**READING TEXT**
'''

I didn't care for Mahler's 4th on first listen either. The 9th, though... I was amazed!


----------



## Huilunsoittaja (Apr 6, 2010)

Mahlerian said:


> Speaking as a Mahlerian, I can attest that I, too, dislike Shostakovich's 7th symphony, particularly the outer movements, though. So, perhaps not Mahlerian enough for me, but too much for you?
> 
> I can't imagine ever thinking that Mahlerian means that something is "bland" or "lacking in melody", though...


Well, speaking to a professed Mahlerian, I can see how your favorite style could be altered for the worse by a composer who shouldn't. And same for me, I wouldn't want a composer who sounds one way suddenly changing another way. Shostakovich _shouldn't_ sound like Mahler, imo, he should sound like himself, which is in his dramatic Ballet and Film music, and other Symphonies. You simply like the Mahlerian coloring, and I like the Russian coloring. I guess Shostakovich became luke-warm by trying to synthesize both, and didn't work out. :lol:


----------



## Huilunsoittaja (Apr 6, 2010)

'''

**PROVIDED RECORDS**
'''

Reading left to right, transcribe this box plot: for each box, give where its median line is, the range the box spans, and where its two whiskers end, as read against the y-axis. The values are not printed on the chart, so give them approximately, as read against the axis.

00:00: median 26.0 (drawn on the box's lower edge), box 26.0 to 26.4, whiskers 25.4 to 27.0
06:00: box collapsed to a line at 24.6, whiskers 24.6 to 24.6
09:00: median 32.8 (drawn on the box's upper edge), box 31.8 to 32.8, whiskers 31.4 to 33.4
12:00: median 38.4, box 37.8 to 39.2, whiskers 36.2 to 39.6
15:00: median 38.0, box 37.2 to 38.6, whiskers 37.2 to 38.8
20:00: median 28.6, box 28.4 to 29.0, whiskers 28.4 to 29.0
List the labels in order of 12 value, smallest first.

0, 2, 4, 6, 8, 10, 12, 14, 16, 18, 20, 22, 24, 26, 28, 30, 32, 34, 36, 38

'''
'''

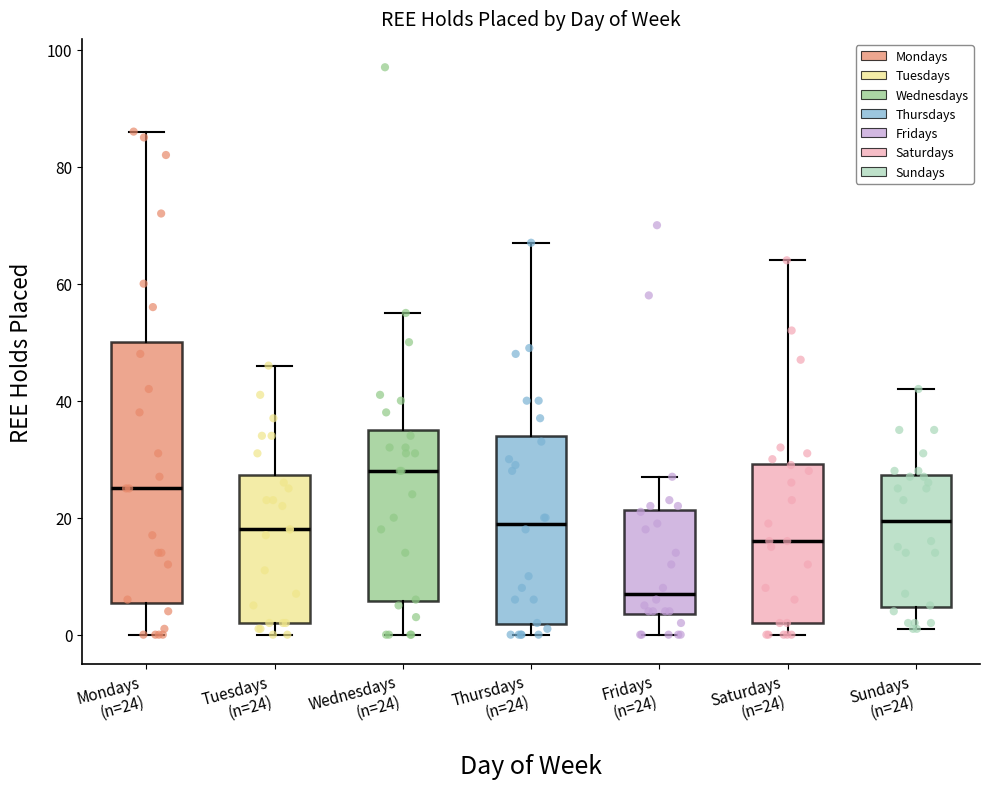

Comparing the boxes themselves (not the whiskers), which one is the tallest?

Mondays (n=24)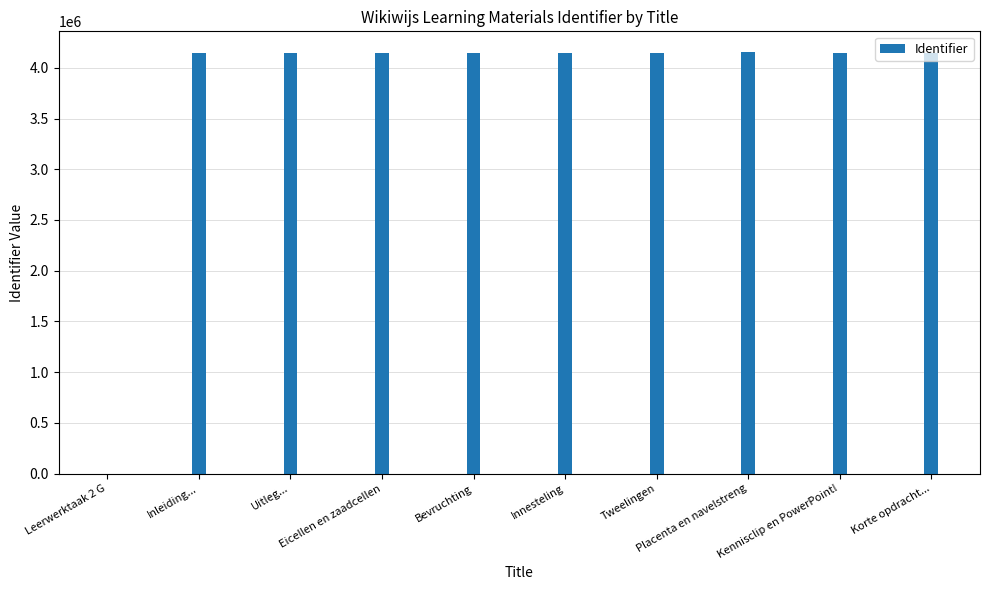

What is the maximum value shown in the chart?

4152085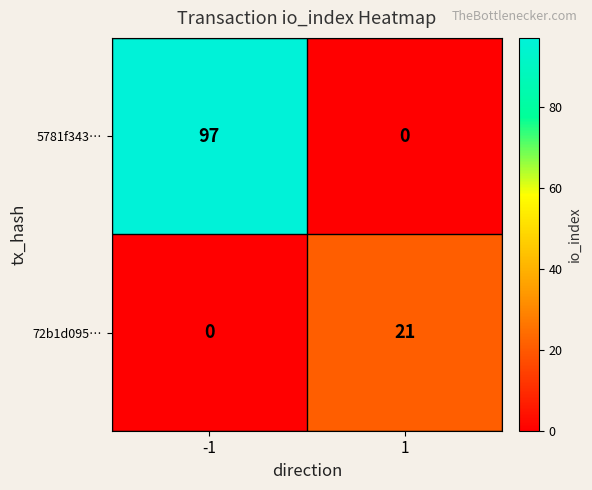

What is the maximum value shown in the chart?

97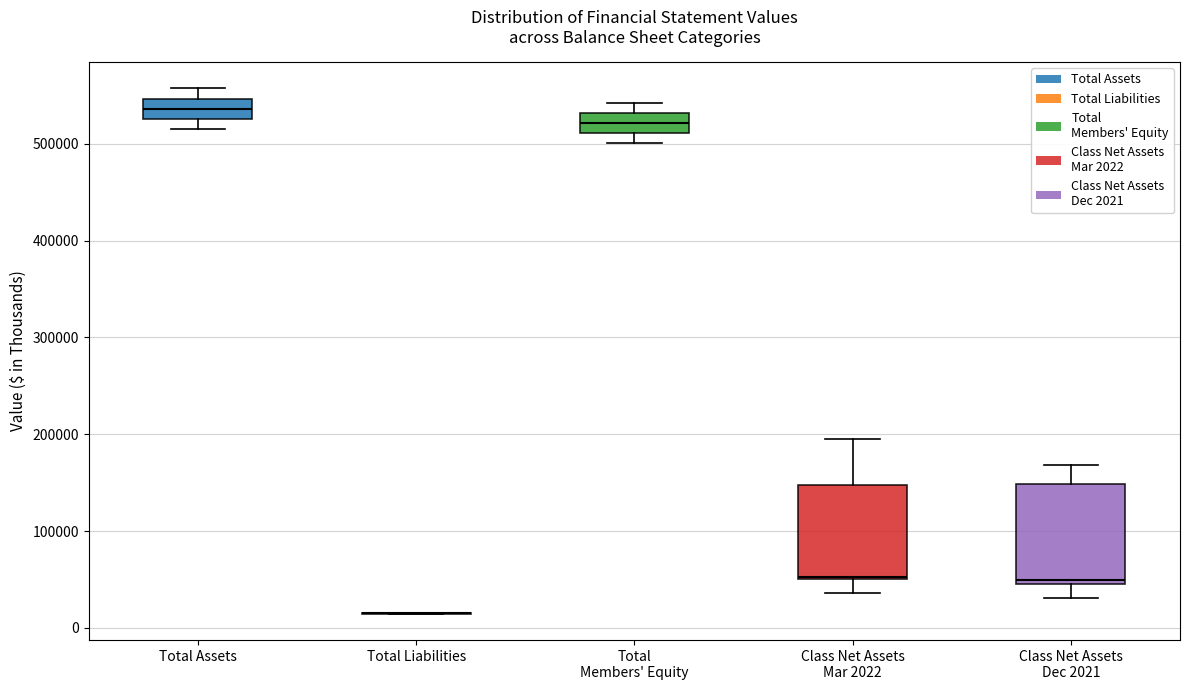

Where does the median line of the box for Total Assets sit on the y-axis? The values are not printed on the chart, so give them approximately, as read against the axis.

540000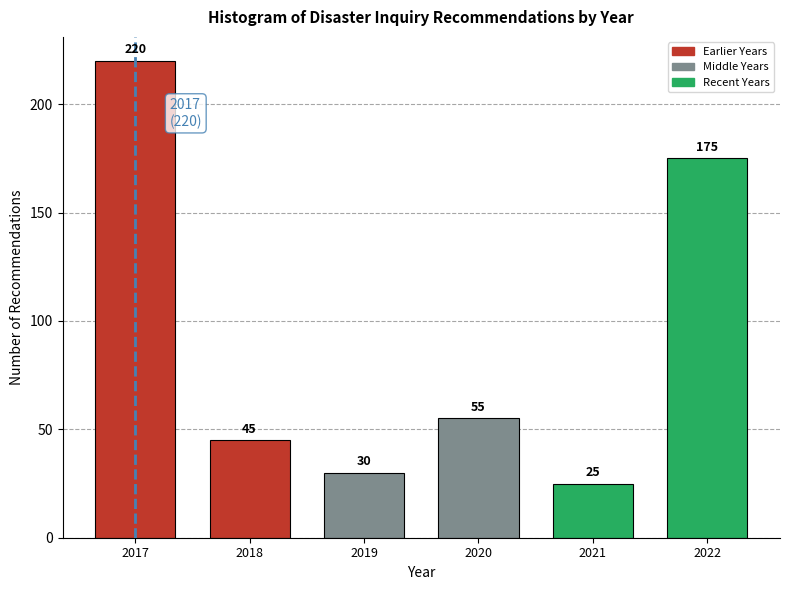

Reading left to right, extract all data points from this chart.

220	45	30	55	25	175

'''
'''

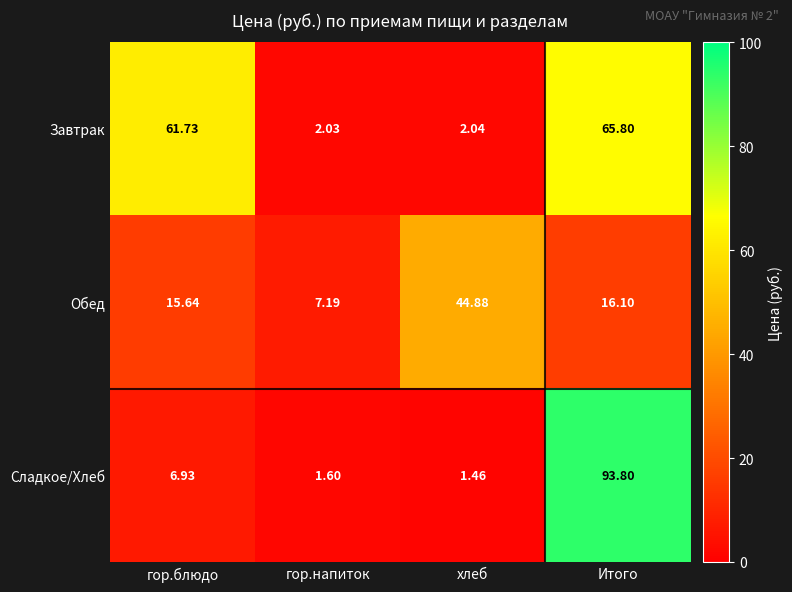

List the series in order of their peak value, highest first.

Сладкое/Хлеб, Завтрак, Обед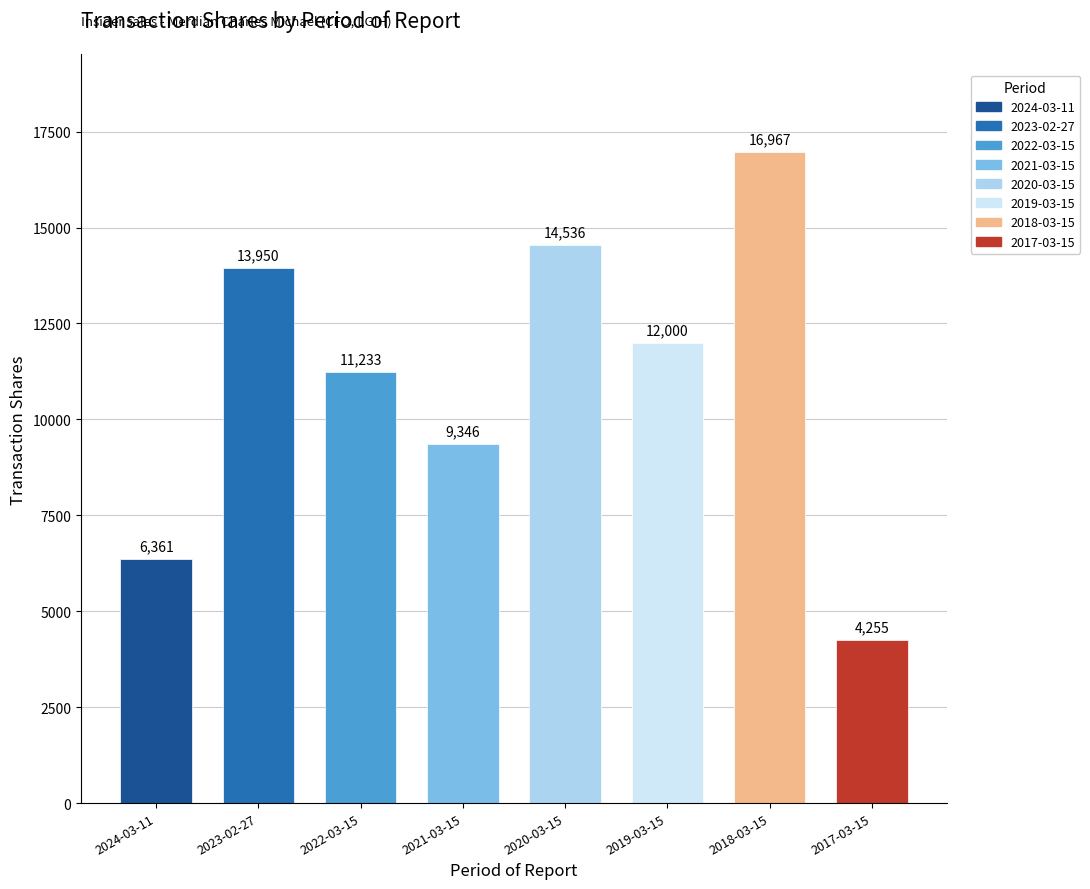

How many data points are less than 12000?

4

'''

**TRY IT**
Please copy, word for word, the stretch of the forum thread on Mahler and Shostakovich from "I didn't care" through "much for you?".

**RESPONSE AREA**
I didn't care for Mahler's 4th on first listen either. The 9th, though... I was amazed!


----------



## Huilunsoittaja (Apr 6, 2010)

Mahlerian said:


> Speaking as a Mahlerian, I can attest that I, too, dislike Shostakovich's 7th symphony, particularly the outer movements, though. So, perhaps not Mahlerian enough for me, but too much for you?